• [WHAT THE EXERCISE ASKS] Arrange the text lines as a numbered list, starting at the first line of the entries and ending at the line that contains "trobada professional obert a artistes i", leaving out blank lines.

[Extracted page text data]

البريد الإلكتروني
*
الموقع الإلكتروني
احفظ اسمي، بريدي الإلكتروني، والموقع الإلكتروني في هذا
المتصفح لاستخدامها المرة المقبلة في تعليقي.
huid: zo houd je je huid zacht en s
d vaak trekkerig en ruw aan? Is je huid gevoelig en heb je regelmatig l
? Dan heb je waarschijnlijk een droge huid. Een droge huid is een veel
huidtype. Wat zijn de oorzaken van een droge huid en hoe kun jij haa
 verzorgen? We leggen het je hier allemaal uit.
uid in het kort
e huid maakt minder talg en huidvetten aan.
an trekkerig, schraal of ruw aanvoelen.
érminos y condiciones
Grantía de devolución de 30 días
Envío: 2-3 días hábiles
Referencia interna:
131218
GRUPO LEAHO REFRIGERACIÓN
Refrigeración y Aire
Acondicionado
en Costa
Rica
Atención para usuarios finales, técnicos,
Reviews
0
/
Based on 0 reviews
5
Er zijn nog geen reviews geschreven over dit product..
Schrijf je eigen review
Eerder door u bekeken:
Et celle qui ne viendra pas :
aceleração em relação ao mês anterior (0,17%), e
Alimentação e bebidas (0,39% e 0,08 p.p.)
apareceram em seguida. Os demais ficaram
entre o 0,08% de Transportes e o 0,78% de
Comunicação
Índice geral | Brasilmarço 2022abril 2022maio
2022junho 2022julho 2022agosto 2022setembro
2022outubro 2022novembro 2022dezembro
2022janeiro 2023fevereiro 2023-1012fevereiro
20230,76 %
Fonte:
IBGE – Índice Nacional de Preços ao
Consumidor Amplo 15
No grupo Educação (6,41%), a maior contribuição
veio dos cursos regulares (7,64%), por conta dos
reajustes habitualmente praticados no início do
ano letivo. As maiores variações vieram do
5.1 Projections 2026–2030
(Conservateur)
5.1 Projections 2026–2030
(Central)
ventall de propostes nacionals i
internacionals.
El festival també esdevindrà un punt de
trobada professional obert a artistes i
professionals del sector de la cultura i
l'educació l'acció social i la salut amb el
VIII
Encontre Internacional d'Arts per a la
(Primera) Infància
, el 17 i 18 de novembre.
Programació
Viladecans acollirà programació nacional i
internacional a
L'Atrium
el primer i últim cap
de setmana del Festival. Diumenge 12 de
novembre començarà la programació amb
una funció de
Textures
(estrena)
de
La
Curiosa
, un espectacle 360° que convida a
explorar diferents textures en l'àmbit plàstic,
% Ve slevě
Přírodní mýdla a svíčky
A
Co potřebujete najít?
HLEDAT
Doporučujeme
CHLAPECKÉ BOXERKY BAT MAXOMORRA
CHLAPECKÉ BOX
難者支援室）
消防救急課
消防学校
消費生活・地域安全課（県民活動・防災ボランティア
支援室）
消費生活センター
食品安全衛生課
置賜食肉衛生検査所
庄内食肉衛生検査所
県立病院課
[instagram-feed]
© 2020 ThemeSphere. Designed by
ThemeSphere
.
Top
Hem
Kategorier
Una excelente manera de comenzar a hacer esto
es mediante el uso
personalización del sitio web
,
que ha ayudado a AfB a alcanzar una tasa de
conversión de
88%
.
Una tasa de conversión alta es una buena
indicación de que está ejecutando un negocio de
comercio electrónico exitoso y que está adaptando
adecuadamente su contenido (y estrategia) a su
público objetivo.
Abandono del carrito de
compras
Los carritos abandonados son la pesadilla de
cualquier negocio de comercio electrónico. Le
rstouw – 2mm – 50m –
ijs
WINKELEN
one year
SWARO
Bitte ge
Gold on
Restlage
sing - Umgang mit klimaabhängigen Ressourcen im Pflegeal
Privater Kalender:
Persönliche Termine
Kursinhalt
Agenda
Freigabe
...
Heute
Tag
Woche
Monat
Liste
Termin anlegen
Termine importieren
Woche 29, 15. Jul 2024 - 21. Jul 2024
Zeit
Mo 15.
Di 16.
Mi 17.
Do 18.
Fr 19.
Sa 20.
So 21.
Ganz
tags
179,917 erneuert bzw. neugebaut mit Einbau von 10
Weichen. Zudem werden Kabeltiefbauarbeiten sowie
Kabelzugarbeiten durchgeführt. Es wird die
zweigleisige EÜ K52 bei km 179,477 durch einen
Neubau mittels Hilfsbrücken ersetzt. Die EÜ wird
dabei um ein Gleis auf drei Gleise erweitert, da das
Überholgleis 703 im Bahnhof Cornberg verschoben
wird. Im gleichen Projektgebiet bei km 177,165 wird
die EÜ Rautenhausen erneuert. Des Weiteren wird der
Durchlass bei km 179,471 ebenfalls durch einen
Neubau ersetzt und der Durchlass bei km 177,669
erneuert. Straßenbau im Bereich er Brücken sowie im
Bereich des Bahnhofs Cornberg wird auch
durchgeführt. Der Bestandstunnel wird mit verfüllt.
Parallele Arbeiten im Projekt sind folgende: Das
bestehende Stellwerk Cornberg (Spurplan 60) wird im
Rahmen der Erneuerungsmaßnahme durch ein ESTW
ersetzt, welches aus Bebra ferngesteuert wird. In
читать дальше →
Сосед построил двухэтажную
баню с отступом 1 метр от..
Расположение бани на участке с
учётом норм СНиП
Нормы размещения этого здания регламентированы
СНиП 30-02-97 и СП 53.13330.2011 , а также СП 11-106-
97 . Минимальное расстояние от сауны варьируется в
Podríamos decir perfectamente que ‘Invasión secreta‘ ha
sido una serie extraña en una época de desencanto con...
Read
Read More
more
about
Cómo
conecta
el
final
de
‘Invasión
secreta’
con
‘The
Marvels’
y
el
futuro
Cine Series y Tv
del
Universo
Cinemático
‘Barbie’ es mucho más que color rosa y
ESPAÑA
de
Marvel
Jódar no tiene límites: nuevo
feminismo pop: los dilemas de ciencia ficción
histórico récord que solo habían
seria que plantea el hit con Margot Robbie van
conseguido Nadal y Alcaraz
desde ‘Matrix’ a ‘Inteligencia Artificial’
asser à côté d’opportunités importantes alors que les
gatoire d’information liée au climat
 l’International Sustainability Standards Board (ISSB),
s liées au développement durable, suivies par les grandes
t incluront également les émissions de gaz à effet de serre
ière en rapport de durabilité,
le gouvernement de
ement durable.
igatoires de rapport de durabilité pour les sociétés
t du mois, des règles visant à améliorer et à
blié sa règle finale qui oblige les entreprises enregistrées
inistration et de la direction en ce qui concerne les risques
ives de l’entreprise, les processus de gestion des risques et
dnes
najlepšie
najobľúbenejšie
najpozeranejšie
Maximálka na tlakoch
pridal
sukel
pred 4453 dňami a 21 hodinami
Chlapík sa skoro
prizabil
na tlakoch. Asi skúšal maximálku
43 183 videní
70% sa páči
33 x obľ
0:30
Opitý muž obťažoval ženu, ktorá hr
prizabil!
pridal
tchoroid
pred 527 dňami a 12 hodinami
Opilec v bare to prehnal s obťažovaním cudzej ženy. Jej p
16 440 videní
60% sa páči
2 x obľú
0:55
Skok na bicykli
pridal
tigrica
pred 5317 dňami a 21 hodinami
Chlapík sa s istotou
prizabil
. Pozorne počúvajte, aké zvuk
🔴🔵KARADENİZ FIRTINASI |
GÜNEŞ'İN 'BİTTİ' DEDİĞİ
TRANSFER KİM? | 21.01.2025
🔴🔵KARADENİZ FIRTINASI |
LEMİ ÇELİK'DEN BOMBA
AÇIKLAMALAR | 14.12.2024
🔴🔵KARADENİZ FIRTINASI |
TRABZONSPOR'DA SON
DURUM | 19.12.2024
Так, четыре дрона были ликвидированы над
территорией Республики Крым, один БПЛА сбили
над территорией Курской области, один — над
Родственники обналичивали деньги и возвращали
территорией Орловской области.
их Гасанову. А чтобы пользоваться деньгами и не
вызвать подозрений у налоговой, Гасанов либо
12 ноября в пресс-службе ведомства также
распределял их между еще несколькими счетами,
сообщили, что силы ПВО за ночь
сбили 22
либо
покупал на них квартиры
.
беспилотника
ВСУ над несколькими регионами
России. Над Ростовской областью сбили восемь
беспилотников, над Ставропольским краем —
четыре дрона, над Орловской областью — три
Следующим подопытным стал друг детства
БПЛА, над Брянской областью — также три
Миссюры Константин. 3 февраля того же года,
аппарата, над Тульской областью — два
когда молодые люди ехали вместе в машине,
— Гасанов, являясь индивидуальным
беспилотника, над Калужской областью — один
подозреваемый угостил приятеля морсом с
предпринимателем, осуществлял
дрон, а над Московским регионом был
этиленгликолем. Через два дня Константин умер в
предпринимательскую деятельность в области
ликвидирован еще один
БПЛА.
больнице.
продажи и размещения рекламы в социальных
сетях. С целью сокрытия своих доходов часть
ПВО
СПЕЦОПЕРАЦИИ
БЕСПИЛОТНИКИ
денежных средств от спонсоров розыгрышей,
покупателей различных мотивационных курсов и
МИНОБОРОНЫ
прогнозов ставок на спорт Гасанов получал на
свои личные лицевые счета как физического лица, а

• [WRITTEN RESPONSE]
1. البريد الإلكتروني
2. *
3. الموقع الإلكتروني
4. احفظ اسمي، بريدي الإلكتروني، والموقع الإلكتروني في هذا
5. المتصفح لاستخدامها المرة المقبلة في تعليقي.
6. huid: zo houd je je huid zacht en s
7. d vaak trekkerig en ruw aan? Is je huid gevoelig en heb je regelmatig l
8. ? Dan heb je waarschijnlijk een droge huid. Een droge huid is een veel
9. huidtype. Wat zijn de oorzaken van een droge huid en hoe kun jij haa
10.  verzorgen? We leggen het je hier allemaal uit.
11. uid in het kort
12. e huid maakt minder talg en huidvetten aan.
13. an trekkerig, schraal of ruw aanvoelen.
14. érminos y condiciones
15. Grantía de devolución de 30 días
16. Envío: 2-3 días hábiles
17. Referencia interna:
18. 131218
19. GRUPO LEAHO REFRIGERACIÓN
20. Refrigeración y Aire
21. Acondicionado
22. en Costa
23. Rica
24. Atención para usuarios finales, técnicos,
25. Reviews
26. 0
27. /
28. Based on 0 reviews
29. 5
30. Er zijn nog geen reviews geschreven over dit product..
31. Schrijf je eigen review
32. Eerder door u bekeken:
33. Et celle qui ne viendra pas :
34. aceleração em relação ao mês anterior (0,17%), e
35. Alimentação e bebidas (0,39% e 0,08 p.p.)
36. apareceram em seguida. Os demais ficaram
37. entre o 0,08% de Transportes e o 0,78% de
38. Comunicação
39. Índice geral | Brasilmarço 2022abril 2022maio
40. 2022junho 2022julho 2022agosto 2022setembro
41. 2022outubro 2022novembro 2022dezembro
42. 2022janeiro 2023fevereiro 2023-1012fevereiro
43. 20230,76 %
44. Fonte:
45. IBGE – Índice Nacional de Preços ao
46. Consumidor Amplo 15
47. No grupo Educação (6,41%), a maior contribuição
48. veio dos cursos regulares (7,64%), por conta dos
49. reajustes habitualmente praticados no início do
50. ano letivo. As maiores variações vieram do
51. 5.1 Projections 2026–2030
52. (Conservateur)
53. 5.1 Projections 2026–2030
54. (Central)
55. ventall de propostes nacionals i
56. internacionals.
57. El festival també esdevindrà un punt de
58. trobada professional obert a artistes i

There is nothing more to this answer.